In New Zealand, Putnam and colleagues George Denton and Joerg Schaefer used a technique known as cosmogenic surface-exposure dating to estimate the year and time era in which the moraines formed and arrived at their current location. They found that the last of the glacial moraines in the retreated the entire length of the valley up until around 18,000 to 19,000 years ago.

When Putnam and his colleagues traveled to Asian countries, such as Mongolia, western China and Bhutan, and the Patagonian Andes in South America, they discovered that all the glacial moraines in those regions were similarly dated to at least 18,000 years ago, the time frame that began to bring the Earth out of the last ice age.

“The outcomes suggest that an extraordinary warming jolted the Earth out of the ice age and took place over the course of only a millennium or two. This challenges traditional climate models that say the slow change in the Earth’s orbit around that time ended the ice age,” Putnam said.

In addition, the group used the GFDL Earth System Model developed by Joellen Russell, an associate professor of biogeochemical dynamics at the University of Arizona, to determine that when westerly winds shift north or south — as they did during the last ice age — the Earth warms.

“We think this points to the inherent capacity of the climate system to snap abruptly between different modes of operation when pushed,” Putnam said. “As we are now pushing the climate system by releasing fossil fuels and carbon dioxide into the atmosphere, it is not unreasonable to suspect that the system might again switch.”

Ninety-seven percent of actively publishing climate scientists agree that the Earth’s global temperature has risen 1.62 degrees Fahrenheit since the late 19th century, likely as a result of human activity, according to NASA. The past 35 years have seen the most warming, with the five warmest years on record taking place since 2010, with 2016 being the warmest year.

Putnam noted that northern Maine has not been spared from the effects of a changing climate, with winters in Aroostook County warming a few degrees since the early 1980s.
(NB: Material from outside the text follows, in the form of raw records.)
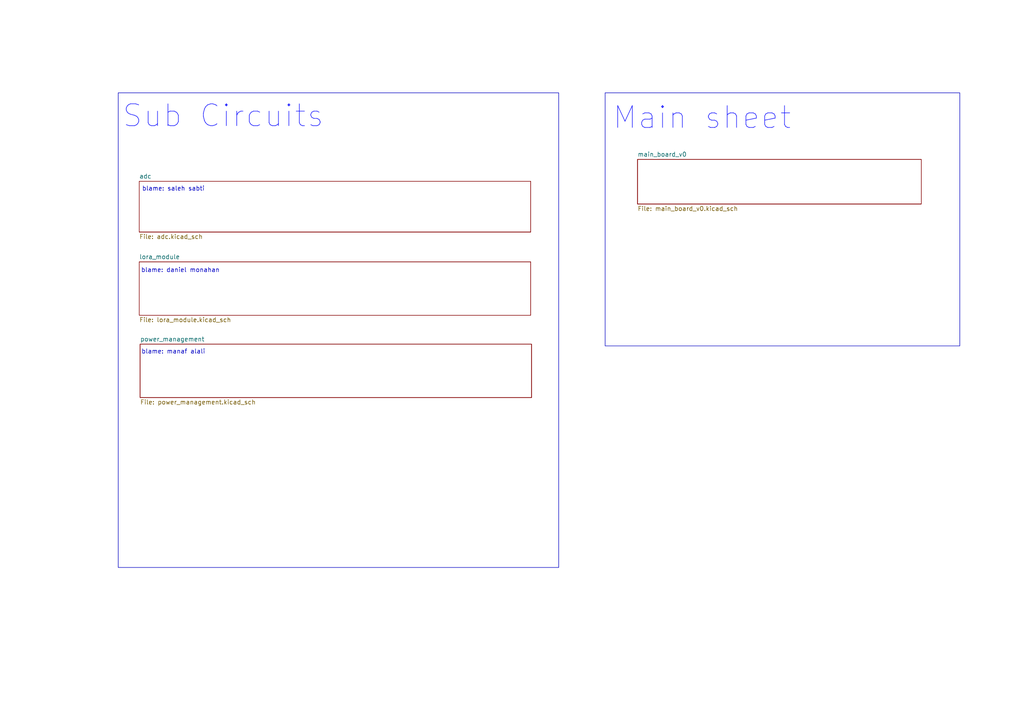
<source format=kicad_sch>
(kicad_sch
	(version 20250114)
	(generator "eeschema")
	(generator_version "9.0")
	(uuid "3a75d17e-6505-4097-95c7-feffd430343e")
	(paper "A4")
	(lib_symbols)
	(rectangle
		(start 34.29 26.924)
		(end 162.052 164.592)
		(stroke
			(width 0)
			(type default)
		)
		(fill
			(type none)
		)
		(uuid 7826dc6e-141d-4444-9e67-3e086c9005c5)
	)
	(rectangle
		(start 175.514 26.924)
		(end 278.384 100.33)
		(stroke
			(width 0)
			(type default)
		)
		(fill
			(type none)
		)
		(uuid faaf6258-957a-45bf-93ec-f2c5c4348843)
	)
	(text "Main sheet"
		(exclude_from_sim no)
		(at 177.546 34.29 0)
		(effects
			(font
				(size 6.35 6.35)
				(color 0 0 255 1)
			)
			(justify left)
		)
		(uuid "5e576213-7b46-4bb4-83a3-b218db7e295a")
	)
	(text "blame: manaf alali"
		(exclude_from_sim no)
		(at 50.292 102.108 0)
		(effects
			(font
				(size 1.27 1.27)
			)
		)
		(uuid "68b0e5eb-3c78-4ef9-a88e-1c87c48dd255")
	)
	(text "blame: saleh sabti"
		(exclude_from_sim no)
		(at 50.292 54.864 0)
		(effects
			(font
				(size 1.27 1.27)
			)
		)
		(uuid "9643dcda-1044-4b8d-aa95-5d9bc0b61828")
	)
	(text "blame: daniel monahan"
		(exclude_from_sim no)
		(at 52.324 78.486 0)
		(effects
			(font
				(size 1.27 1.27)
			)
		)
		(uuid "a0c2a77a-8856-4bcb-b040-290b82bc3944")
	)
	(text "Sub Circuits"
		(exclude_from_sim no)
		(at 35.306 33.782 0)
		(effects
			(font
				(size 6.35 6.35)
				(color 0 0 255 1)
			)
			(justify left)
		)
		(uuid "df3b6320-e951-46bd-875b-10e839d58ac3")
	)
	(sheet
		(at 40.386 52.578)
		(size 113.538 14.732)
		(exclude_from_sim no)
		(in_bom yes)
		(on_board yes)
		(dnp no)
		(fields_autoplaced yes)
		(stroke
			(width 0.1524)
			(type solid)
		)
		(fill
			(color 0 0 0 0.0000)
		)
		(uuid "49d314b7-6ff8-4bd4-ae0d-0515c71c4ac4")
		(property "Sheetname" "adc"
			(at 40.386 51.8664 0)
			(effects
				(font
					(size 1.27 1.27)
				)
				(justify left bottom)
			)
		)
		(property "Sheetfile" "adc.kicad_sch"
			(at 40.386 67.8946 0)
			(effects
				(font
					(size 1.27 1.27)
				)
				(justify left top)
			)
		)
		(instances
			(project "lora_daq_module"
				(path "/3a75d17e-6505-4097-95c7-feffd430343e"
					(page "2")
				)
			)
		)
	)
	(sheet
		(at 184.912 46.228)
		(size 82.296 12.954)
		(exclude_from_sim no)
		(in_bom yes)
		(on_board yes)
		(dnp no)
		(fields_autoplaced yes)
		(stroke
			(width 0.1524)
			(type solid)
		)
		(fill
			(color 0 0 0 0.0000)
		)
		(uuid "512c26a3-9fe0-46e0-b682-39a5862b731a")
		(property "Sheetname" "main_board_v0"
			(at 184.912 45.5164 0)
			(effects
				(font
					(size 1.27 1.27)
				)
				(justify left bottom)
			)
		)
		(property "Sheetfile" "main_board_v0.kicad_sch"
			(at 184.912 59.7666 0)
			(effects
				(font
					(size 1.27 1.27)
				)
				(justify left top)
			)
		)
		(instances
			(project "lora_daq_module"
				(path "/3a75d17e-6505-4097-95c7-feffd430343e"
					(page "5")
				)
			)
		)
	)
	(sheet
		(at 40.386 75.946)
		(size 113.538 15.494)
		(exclude_from_sim no)
		(in_bom yes)
		(on_board yes)
		(dnp no)
		(fields_autoplaced yes)
		(stroke
			(width 0.1524)
			(type solid)
		)
		(fill
			(color 0 0 0 0.0000)
		)
		(uuid "b2d61906-71c1-4ea1-893f-6962d616acd4")
		(property "Sheetname" "lora_module"
			(at 40.386 75.2344 0)
			(effects
				(font
					(size 1.27 1.27)
				)
				(justify left bottom)
			)
		)
		(property "Sheetfile" "lora_module.kicad_sch"
			(at 40.386 92.0246 0)
			(effects
				(font
					(size 1.27 1.27)
				)
				(justify left top)
			)
		)
		(instances
			(project "lora_daq_module"
				(path "/3a75d17e-6505-4097-95c7-feffd430343e"
					(page "3")
				)
			)
		)
	)
	(sheet
		(at 40.64 99.822)
		(size 113.538 15.494)
		(exclude_from_sim no)
		(in_bom yes)
		(on_board yes)
		(dnp no)
		(fields_autoplaced yes)
		(stroke
			(width 0.1524)
			(type solid)
		)
		(fill
			(color 0 0 0 0.0000)
		)
		(uuid "ef115c0a-04f9-49fd-8226-937092a3293c")
		(property "Sheetname" "power_management"
			(at 40.64 99.1104 0)
			(effects
				(font
					(size 1.27 1.27)
				)
				(justify left bottom)
			)
		)
		(property "Sheetfile" "power_management.kicad_sch"
			(at 40.64 115.9006 0)
			(effects
				(font
					(size 1.27 1.27)
				)
				(justify left top)
			)
		)
		(instances
			(project "lora_daq_module"
				(path "/3a75d17e-6505-4097-95c7-feffd430343e"
					(page "4")
				)
			)
		)
	)
	(sheet_instances
		(path "/"
			(page "1")
		)
	)
	(embedded_fonts no)
)

</source>
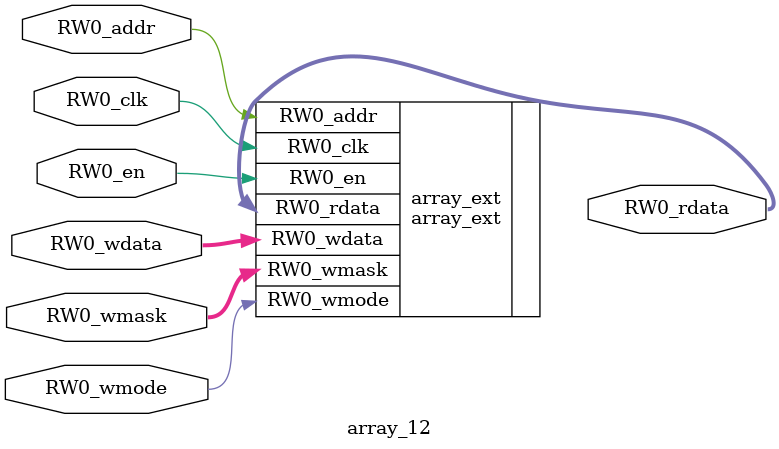
<source format=sv>
`ifndef RANDOMIZE
  `ifdef RANDOMIZE_MEM_INIT
    `define RANDOMIZE
  `endif // RANDOMIZE_MEM_INIT
`endif // not def RANDOMIZE
`ifndef RANDOMIZE
  `ifdef RANDOMIZE_REG_INIT
    `define RANDOMIZE
  `endif // RANDOMIZE_REG_INIT
`endif // not def RANDOMIZE

`ifndef RANDOM
  `define RANDOM $random
`endif // not def RANDOM

// Users can define INIT_RANDOM as general code that gets injected into the
// initializer block for modules with registers.
`ifndef INIT_RANDOM
  `define INIT_RANDOM
`endif // not def INIT_RANDOM

// If using random initialization, you can also define RANDOMIZE_DELAY to
// customize the delay used, otherwise 0.002 is used.
`ifndef RANDOMIZE_DELAY
  `define RANDOMIZE_DELAY 0.002
`endif // not def RANDOMIZE_DELAY

// Define INIT_RANDOM_PROLOG_ for use in our modules below.
`ifndef INIT_RANDOM_PROLOG_
  `ifdef RANDOMIZE
    `ifdef VERILATOR
      `define INIT_RANDOM_PROLOG_ `INIT_RANDOM
    `else  // VERILATOR
      `define INIT_RANDOM_PROLOG_ `INIT_RANDOM #`RANDOMIZE_DELAY begin end
    `endif // VERILATOR
  `else  // RANDOMIZE
    `define INIT_RANDOM_PROLOG_
  `endif // RANDOMIZE
`endif // not def INIT_RANDOM_PROLOG_

// Include register initializers in init blocks unless synthesis is set
`ifndef SYNTHESIS
  `ifndef ENABLE_INITIAL_REG_
    `define ENABLE_INITIAL_REG_
  `endif // not def ENABLE_INITIAL_REG_
`endif // not def SYNTHESIS

// Include rmemory initializers in init blocks unless synthesis is set
`ifndef SYNTHESIS
  `ifndef ENABLE_INITIAL_MEM_
    `define ENABLE_INITIAL_MEM_
  `endif // not def ENABLE_INITIAL_MEM_
`endif // not def SYNTHESIS

module array_12(
  input         RW0_addr,
  input         RW0_en,
  input         RW0_clk,
  input         RW0_wmode,
  input  [81:0] RW0_wdata,
  output [81:0] RW0_rdata,
  input  [1:0]  RW0_wmask
);

  array_ext array_ext (
    .RW0_addr  (RW0_addr),
    .RW0_en    (RW0_en),
    .RW0_clk   (RW0_clk),
    .RW0_wmode (RW0_wmode),
    .RW0_wdata (RW0_wdata),
    .RW0_rdata (RW0_rdata),
    .RW0_wmask (RW0_wmask)
  );
endmodule


</source>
With the winters becoming shorter the phenomenon has led to a greater number of pests and diseases migrating north and posing threats to the lumber, agriculture and forestry industries.

“Presque Isle winters today are more like Millinocket winters were 30 years ago,” Putnam said. “By the end of the century, northern Maine might look more like southern New York or New Jersey.”

Although Putnam said that citizen action has a relatively small impact on climate change, people can do their part through simple steps such as using renewable energy sources for electricity and heating, buying food locally or growing their own food, and limiting unnecessary road and air travel.

The cost of not doing anything to stop or reduce global climate change, he said, is much worse than the environmental and economic cost of combating climate change now.

“My grandparents’ generation made tremendous sacrifices and gave their lives during World War II to prevent the spread of Nazism and facism from conquering the world,” Putnam said. “They made financial sacrifices to help the economy recover from that war, which was the greatest existential crisis of their time.”

“Earth’s changing climate is the great existential threat to civilization of our time,” he said. “We need to make sacrifices for our children and grandchildren in the same way that our grandparents did for us.”